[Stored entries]
++++++++
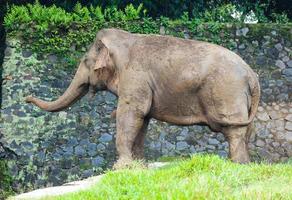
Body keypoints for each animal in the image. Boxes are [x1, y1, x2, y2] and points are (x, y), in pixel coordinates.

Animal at [26, 28, 262, 169]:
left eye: (85, 61)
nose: (26, 98)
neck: (125, 39)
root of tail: (252, 74)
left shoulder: (135, 77)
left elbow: (131, 112)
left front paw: (120, 168)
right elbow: (143, 119)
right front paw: (139, 166)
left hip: (226, 92)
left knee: (235, 131)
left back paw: (236, 165)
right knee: (246, 131)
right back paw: (246, 165)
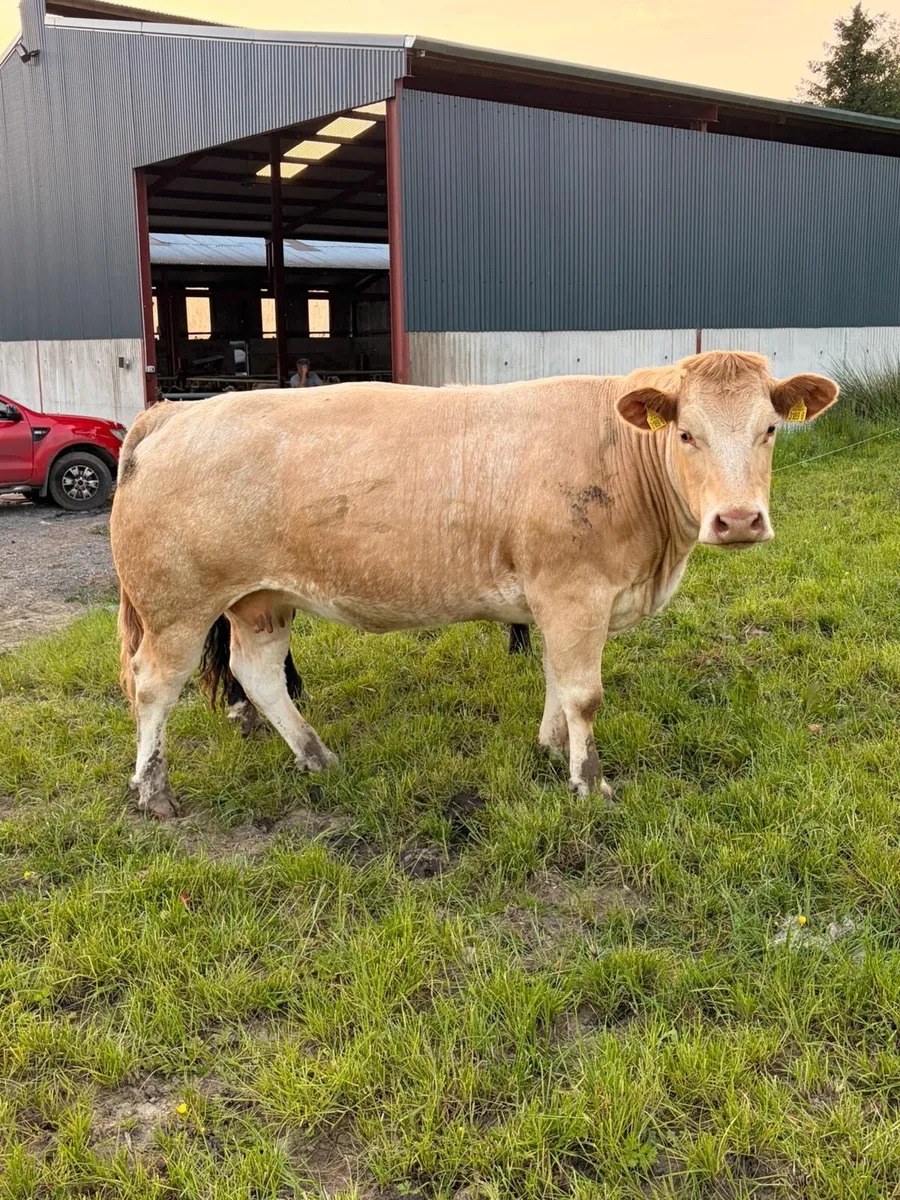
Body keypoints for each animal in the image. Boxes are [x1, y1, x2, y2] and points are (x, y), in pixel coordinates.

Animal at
++++++++
The data above should be restated exactly, with its images dropped.

* ANSWER FOR THIS EXERCISE *
Body keypoints for each animal in the image. Boxes are [x1, y1, x2, y2] and points are (x, y), in pixel coordinates.

Animal at [26, 28, 262, 169]:
left eye: (85, 61)
nose: (26, 98)
neck: (125, 39)
root of tail: (252, 74)
left shoulder: (135, 77)
left elbow: (131, 112)
left front paw: (120, 168)
right elbow: (143, 119)
right front paw: (139, 166)
left hip: (226, 92)
left knee: (235, 131)
left back paw: (236, 165)
right knee: (246, 131)
right back paw: (246, 165)
Body keypoints for each animal in the image. Boxes are [x1, y1, x2, y2] and points are (x, y), in pixel coordinates.

Animal at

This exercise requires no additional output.